One possible explanation for the vGWA signal we observe is what is known as allelic plasticity. Here, alternative alleles at a locus respond differently to, for example, environmental or genetic perturbations. Allelic plasticity can be separated from other potential mechanisms underlying genetic variance heterogeneity as it is the only one leading to both within- and between-genotype variance-heterogeneity, whereas the other only result in a between-genotype variance-heterogeneity [16]. As our dataset contained multiple replicates for each accession, we could test for the presence of a within-genotype variance heterogeneity, quantified as the coefficient of variation (CV) of molybdenum concentrations, across the vBLOCK1 region (see Methods section for further details). No genetic effect on the CV was found in our data, and based on this we conclude that allelic plasticity is an unlikely explanation for the vGWA we observe in this region.
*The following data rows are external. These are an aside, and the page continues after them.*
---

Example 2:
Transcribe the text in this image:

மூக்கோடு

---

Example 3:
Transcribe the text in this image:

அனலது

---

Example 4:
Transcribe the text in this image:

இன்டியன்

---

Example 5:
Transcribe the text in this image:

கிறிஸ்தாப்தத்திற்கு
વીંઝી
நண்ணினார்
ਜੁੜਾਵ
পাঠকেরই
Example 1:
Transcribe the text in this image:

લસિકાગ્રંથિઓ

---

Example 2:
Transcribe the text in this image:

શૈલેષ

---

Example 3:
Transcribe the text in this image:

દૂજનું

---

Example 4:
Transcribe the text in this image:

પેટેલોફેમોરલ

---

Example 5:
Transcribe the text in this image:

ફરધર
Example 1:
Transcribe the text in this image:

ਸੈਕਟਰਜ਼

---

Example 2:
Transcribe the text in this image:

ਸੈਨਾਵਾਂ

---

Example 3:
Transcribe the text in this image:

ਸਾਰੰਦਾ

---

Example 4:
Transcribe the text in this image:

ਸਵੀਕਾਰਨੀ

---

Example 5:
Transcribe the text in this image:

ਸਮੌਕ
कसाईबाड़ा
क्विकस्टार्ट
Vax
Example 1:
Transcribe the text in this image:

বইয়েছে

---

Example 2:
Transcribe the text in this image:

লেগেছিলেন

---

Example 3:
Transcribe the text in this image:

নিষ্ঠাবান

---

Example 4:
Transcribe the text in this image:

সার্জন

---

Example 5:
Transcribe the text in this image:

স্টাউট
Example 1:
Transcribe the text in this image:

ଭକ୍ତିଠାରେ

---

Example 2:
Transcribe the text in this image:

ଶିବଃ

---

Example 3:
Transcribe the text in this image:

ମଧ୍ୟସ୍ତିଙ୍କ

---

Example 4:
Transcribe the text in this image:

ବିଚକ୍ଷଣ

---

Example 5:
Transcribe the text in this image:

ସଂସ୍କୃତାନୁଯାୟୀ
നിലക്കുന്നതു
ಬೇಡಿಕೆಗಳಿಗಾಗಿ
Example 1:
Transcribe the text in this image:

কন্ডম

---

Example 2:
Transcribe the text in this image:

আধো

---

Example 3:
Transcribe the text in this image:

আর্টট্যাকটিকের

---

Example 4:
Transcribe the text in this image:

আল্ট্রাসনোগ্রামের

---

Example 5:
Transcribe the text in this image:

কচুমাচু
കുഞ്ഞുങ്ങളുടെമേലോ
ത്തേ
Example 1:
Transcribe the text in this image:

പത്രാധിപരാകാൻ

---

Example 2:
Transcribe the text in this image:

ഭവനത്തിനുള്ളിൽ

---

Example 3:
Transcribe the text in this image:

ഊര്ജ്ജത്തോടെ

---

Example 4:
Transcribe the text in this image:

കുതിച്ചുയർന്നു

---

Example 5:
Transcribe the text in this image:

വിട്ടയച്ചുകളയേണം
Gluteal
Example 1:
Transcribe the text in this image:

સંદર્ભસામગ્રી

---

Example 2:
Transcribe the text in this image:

A multi-locus genetic architecture contributes to the variability in molybdenum concentrations in A. thaliana
Multi-allelic genetic architectures can lead to a genetic variance-heterogeneity [16]. To illustrate this, let us use the following simple theoretical example in an inbred (or haploid) organism. First assume that the locus under study contain three functional alleles (A, B and C) with A being the major allele, and B and C minor alleles that increase and decrease the phenotype, respectively, relative to the major allele. A standard GWA analysis associates the phenotype with the genotypes at bi-allelic SNP markers. When the true genetic architecture is multi-allelic, no perfect associations will exist between the SNP marker genotypes and the functional alleles. Such imperfect associations will often lead to a variance-heterogeneity between the SNP genotype classes that can be detected via a vGWA analysis. Consider, for example, when alleles B and C are in LD with each other and one of the SNP marker alleles, whereas allele A is in LD with the other SNP allele. Then there is no mean difference between the genotypes, but all the genetic variance is instead captured as a variance-heterogeneity between the genotypes (S1 Fig). The phenotypic distribution for the high-variance SNP allele becomes larger as it is a mixture between those of alleles B and C (S1 Fig). The following sections show that the vGWA to vBLOCK1 is largely due to such a multi-allelic genetic architecture.
Multiple structural MOT1 promotor-polymorphisms are associated with molybdenum concentrations in leaves
MOT1 is an obvious functional candidate gene for the vGWA to vBLOCK1. A 53 bp deletion in the promoter-region of the gene has earlier been shown to decrease MOT1 expression, leading to low concentrations of molybdenum in the plant [46,56]. To complement our SNP-marker dataset with this known, and other potentially functional, structural promoter polymorphisms segregating in the analyzed population, we screened the promoter region of MOT1 and identified five loci and six non-coding structural polymorphisms (Fig 2, S2 Table) that were then genotyped in 283 of the 340 phenotyped accessions.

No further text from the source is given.